"Best practice" for someone is most probably different to someone else.
I cannot (and don't want to) imagine specific naming instructions, is like going back many-many years when we couldn't change the preset names or when we had 4-6 spaces to input a name and we were struggling to understand what preset was it (damn, I almost gave up my age ).
Please don't misunderstand me, I just believe that an approach like that is a little old fashioned.
Well, not for nothing, but you've kind of overshot the mark and put some words in my mouth here. It doesn't need to be as bleak as all of that!
I do agree with you 100% about the necessity of naming conventions being a little old fashion, but that's basically where we're at in the absence of better on-amp sorting and searching options. I tried to wish it away for weeks, but before Maurizio showed up, I was flailing with 1500 profiles named more or less randomly.
Having said that, good naming conventions needn't be anything too involved or cryptic or restrictive, and it doesn't have to be a requirement for every profile either.

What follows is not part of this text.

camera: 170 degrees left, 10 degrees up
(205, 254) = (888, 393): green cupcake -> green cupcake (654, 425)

Perhaps there would be no consensus regarding a single, ideal set of best practices, but with a little applied common sense and - at worse - a little compromise, a few obvious things do begin to surface. For instance, things really come into focus when browsing hundreds of profiles as soon as you can rely on rig names beginning with the amp manufacturer. For a specific user's library and application there may be better naming schemes, e.g. songs in your band's set list, a studio's clients' projects, etc, but for general users sharing profiles of amps, the amp manufacturer is a no-brainer. There isn't sufficient commonality in terms of model name or year for that to be a helpful browsing scheme (in absence of mfr). Grouping all of your Bassmans just doesn't make as much sense as grouping all of your Fenders for example.

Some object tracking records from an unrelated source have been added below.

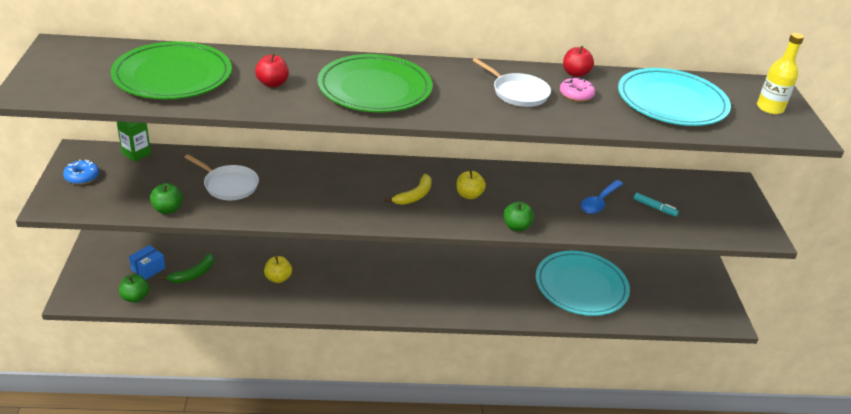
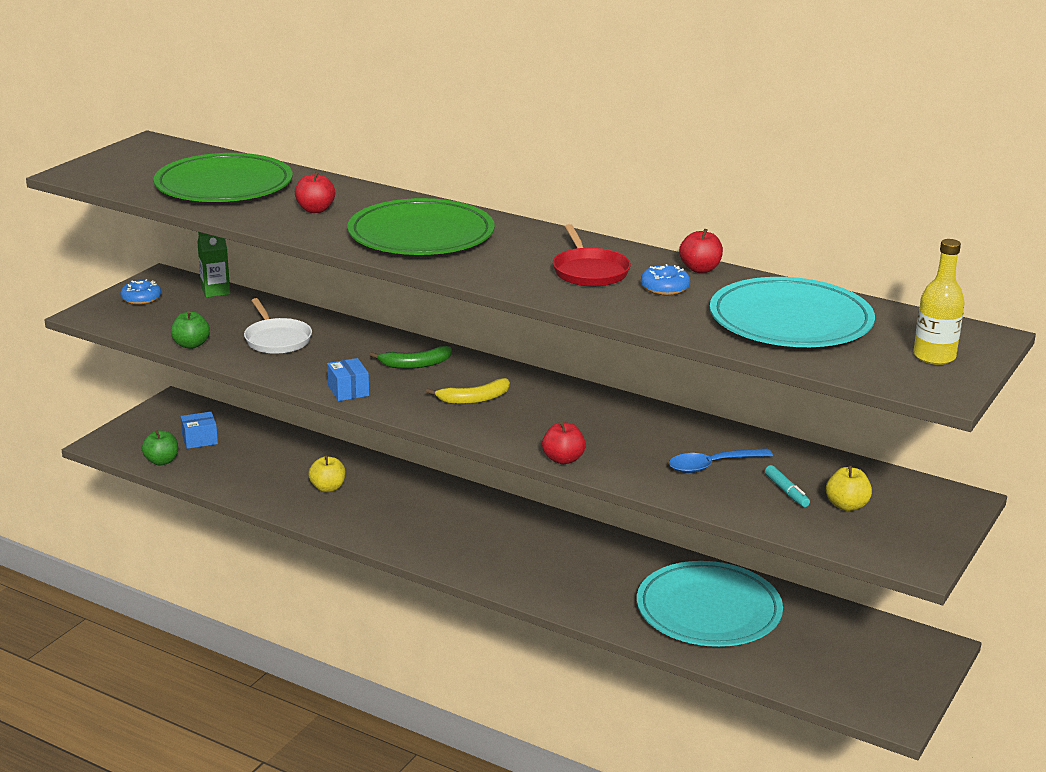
camera: 35 degrees right, 10 degrees down
(193, 274) = (241, 458): green banana -> green banana (415, 364)
(326, 215) = (348, 391): none -> blue box
(469, 195) = (543, 415): yellow apple -> yellow apple (846, 506)
(516, 227) = (563, 459): green apple -> red apple
(518, 93) = (589, 271): white pan -> red pan
(576, 95) = (665, 288): pink donut -> blue donut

So it's nothing as crazy as not being able to change preset names, or limited characters (except to the extent that profile names are limited in length already); it's mainly just a matter of starting a profile with a mfr's name, and thereafter including (at minimum) a model name and (as length permits) whatever other items best define the profile, e.g. channel/ voicing, year, etc.

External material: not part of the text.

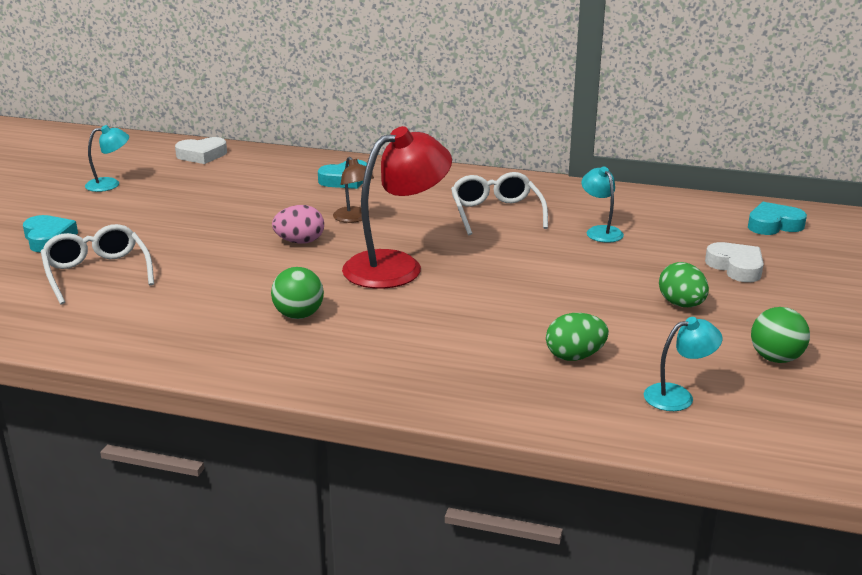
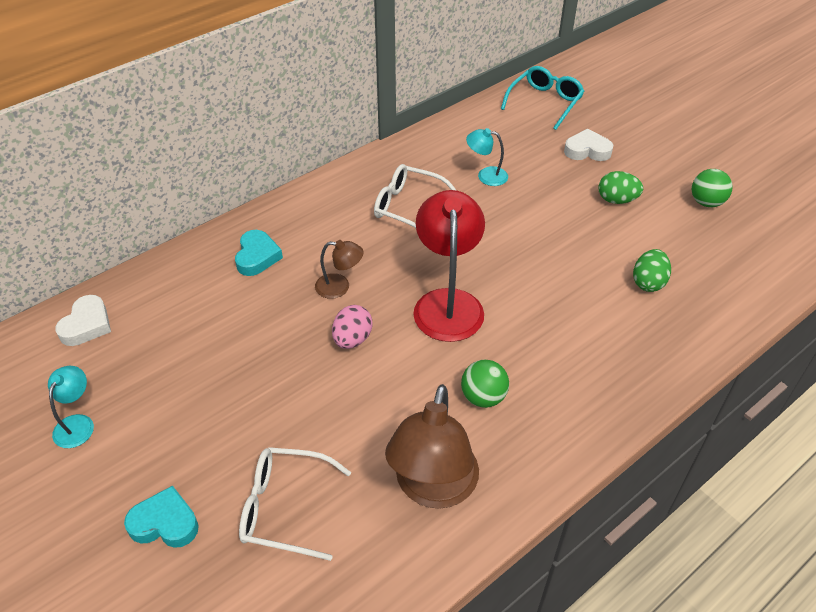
camera: 55 degrees left, 20 degrees up
(170, 324) = (433, 488): none -> brown lamp
(678, 396) = (723, 265): turquoise lamp -> none
(773, 225) = (545, 102): turquoise heart -> turquoise glasses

I have to ask, have you actually tried Maurizio's backup for yourself? It takes 10 minutes to backup, restore his file, and check it out for yourself. If nothing else, it would keep this discussion on track.
Beyond that, sure, different strokes. I know the reality is that there are already 2000+ profiles in circulation, and it will probably be up to each of us to get them named/ tagged to our own individual satisfaction. But are you really happy with the way profiles are named now? Just one example you gave: some members using their initials before rig names... that's fine on your own amp, but it makes no sense whatsoever for a rig name you intend to share; that's what the author tag is for. In other words, there are a hundred ways I might want to name my own content, but there are sensible ways to name content I intend to share.